By Any Means Necessary, for example, is a Bay Area group whose program of protecting immigrant rights and affirmative action has included attacking neo-Nazis on college campuses. While the group garners more than 1,800 followers on its twitter feed, one of its chief organizers did manage to get its message out on Tucker Carlson Tonight on Fox.

Levin’s organization has tracked others. “We’re seeing the violence by far leftists against people they regard as Nazis — whether it’s Richard Spencer [the white nationalist punched in the face by a masked assailant on Trump’s inauguration day], or the Traditional Workers Party or the Klan.” Yiannopoulos’ planned address at the University of California, Berkeley was shut down when rioters smashed windows and set fires.

Although Levin’s center has monitored hate crimes across the country, he contends that the media’s recent focus on violent acts by extremists is masking a shift in the mainstream national discourse that is equally troubling. “What we’re seeing now is a coarsening of society that encompasses both [verbal violence] and bigotry, aside from criminal acts,” he says. “We have so much more intergroup conflict, involving such a variety of different variables — not only traditional bigotry, but also those relating to class education, and employment.”

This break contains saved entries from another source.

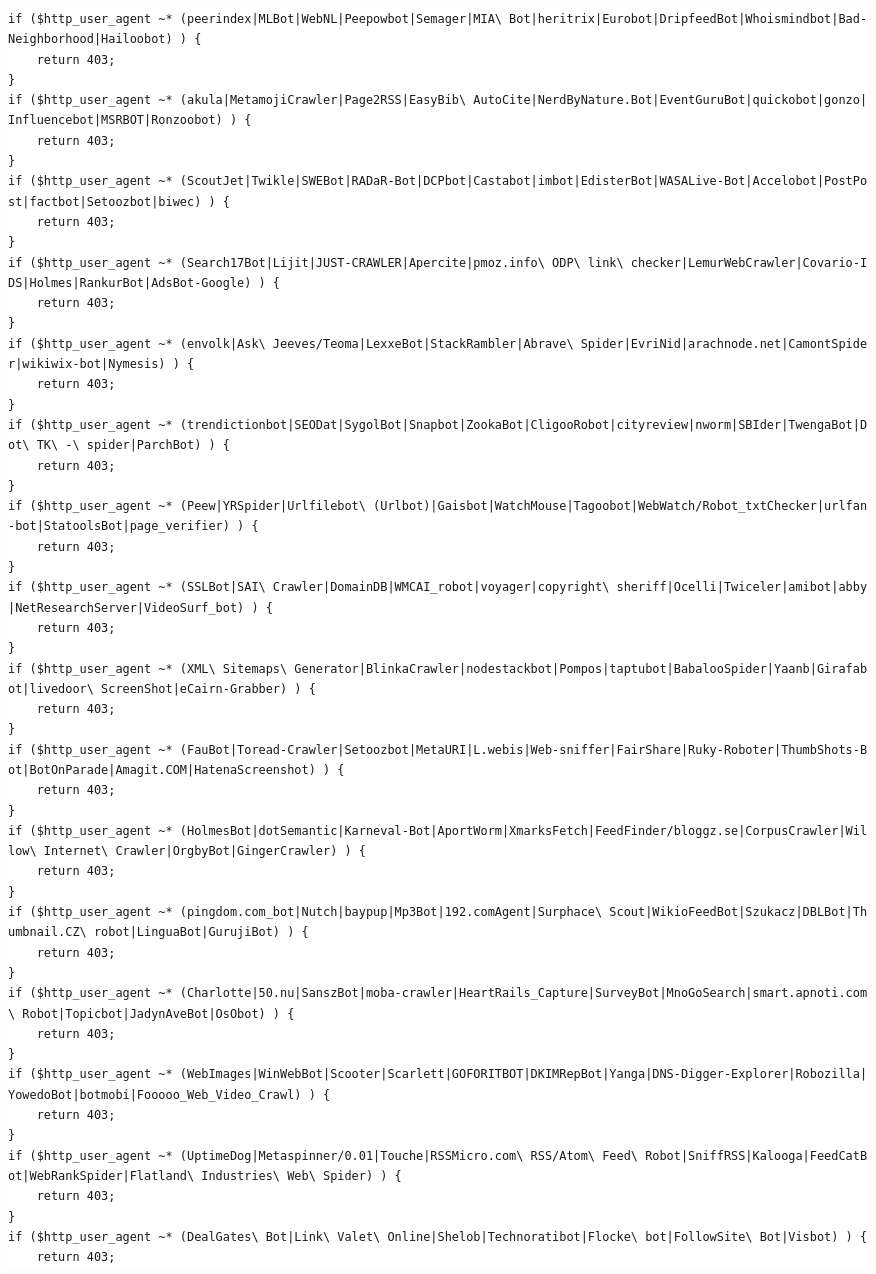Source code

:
 ```
if ($http_user_agent ~* (peerindex|MLBot|WebNL|Peepowbot|Semager|MIA\ Bot|heritrix|Eurobot|DripfeedBot|Whoismindbot|Bad-Neighborhood|Hailoobot) ) {
    return 403;
}
if ($http_user_agent ~* (akula|MetamojiCrawler|Page2RSS|EasyBib\ AutoCite|NerdByNature.Bot|EventGuruBot|quickobot|gonzo|Influencebot|MSRBOT|Ronzoobot) ) {
    return 403;
}
if ($http_user_agent ~* (ScoutJet|Twikle|SWEBot|RADaR-Bot|DCPbot|Castabot|imbot|EdisterBot|WASALive-Bot|Accelobot|PostPost|factbot|Setoozbot|biwec) ) {
    return 403;
}
if ($http_user_agent ~* (Search17Bot|Lijit|JUST-CRAWLER|Apercite|pmoz.info\ ODP\ link\ checker|LemurWebCrawler|Covario-IDS|Holmes|RankurBot|AdsBot-Google) ) {
    return 403;
}
if ($http_user_agent ~* (envolk|Ask\ Jeeves/Teoma|LexxeBot|StackRambler|Abrave\ Spider|EvriNid|arachnode.net|CamontSpider|wikiwix-bot|Nymesis) ) {
    return 403;
}
if ($http_user_agent ~* (trendictionbot|SEODat|SygolBot|Snapbot|ZookaBot|CligooRobot|cityreview|nworm|SBIder|TwengaBot|Dot\ TK\ -\ spider|ParchBot) ) {
    return 403;
}
if ($http_user_agent ~* (Peew|YRSpider|Urlfilebot\ (Urlbot)|Gaisbot|WatchMouse|Tagoobot|WebWatch/Robot_txtChecker|urlfan-bot|StatoolsBot|page_verifier) ) {
    return 403;
}
if ($http_user_agent ~* (SSLBot|SAI\ Crawler|DomainDB|WMCAI_robot|voyager|copyright\ sheriff|Ocelli|Twiceler|amibot|abby|NetResearchServer|VideoSurf_bot) ) {
    return 403;
}
if ($http_user_agent ~* (XML\ Sitemaps\ Generator|BlinkaCrawler|nodestackbot|Pompos|taptubot|BabalooSpider|Yaanb|Girafabot|livedoor\ ScreenShot|eCairn-Grabber) ) {
    return 403;
}
if ($http_user_agent ~* (FauBot|Toread-Crawler|Setoozbot|MetaURI|L.webis|Web-sniffer|FairShare|Ruky-Roboter|ThumbShots-Bot|BotOnParade|Amagit.COM|HatenaScreenshot) ) {
    return 403;
}
if ($http_user_agent ~* (HolmesBot|dotSemantic|Karneval-Bot|AportWorm|XmarksFetch|FeedFinder/bloggz.se|CorpusCrawler|Willow\ Internet\ Crawler|OrgbyBot|GingerCrawler) ) {
    return 403;
}
if ($http_user_agent ~* (pingdom.com_bot|Nutch|baypup|Mp3Bot|192.comAgent|Surphace\ Scout|WikioFeedBot|Szukacz|DBLBot|Thumbnail.CZ\ robot|LinguaBot|GurujiBot) ) {
    return 403;
}
if ($http_user_agent ~* (Charlotte|50.nu|SanszBot|moba-crawler|HeartRails_Capture|SurveyBot|MnoGoSearch|smart.apnoti.com\ Robot|Topicbot|JadynAveBot|OsObot) ) {
    return 403;
}
if ($http_user_agent ~* (WebImages|WinWebBot|Scooter|Scarlett|GOFORITBOT|DKIMRepBot|Yanga|DNS-Digger-Explorer|Robozilla|YowedoBot|botmobi|Fooooo_Web_Video_Crawl) ) {
    return 403;
}
if ($http_user_agent ~* (UptimeDog|Metaspinner/0.01|Touche|RSSMicro.com\ RSS/Atom\ Feed\ Robot|SniffRSS|Kalooga|FeedCatBot|WebRankSpider|Flatland\ Industries\ Web\ Spider) ) {
    return 403;
}
if ($http_user_agent ~* (DealGates\ Bot|Link\ Valet\ Online|Shelob|Technoratibot|Flocke\ bot|FollowSite\ Bot|Visbot) ) {
    return 403;
```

The rise in incivility can be seen in recent letters to the editor justifying the harsh treatment of today’s undocumented immigrants and of Japanese-Americans interred during World War II, in the verbal pipe bombs hurled across college campuses from the left and the right, in the threatening letters sent to synagogues and mosques, in the ease with which some Americans will mock women in burqas or tar all Muslims with the same broad brush.

“We’re at the place now where legitimate policy debates are turning into something more nefarious, more bigoted and more insular,” Levin says. “A place where hate crime might be as much of the symptom as the cause.”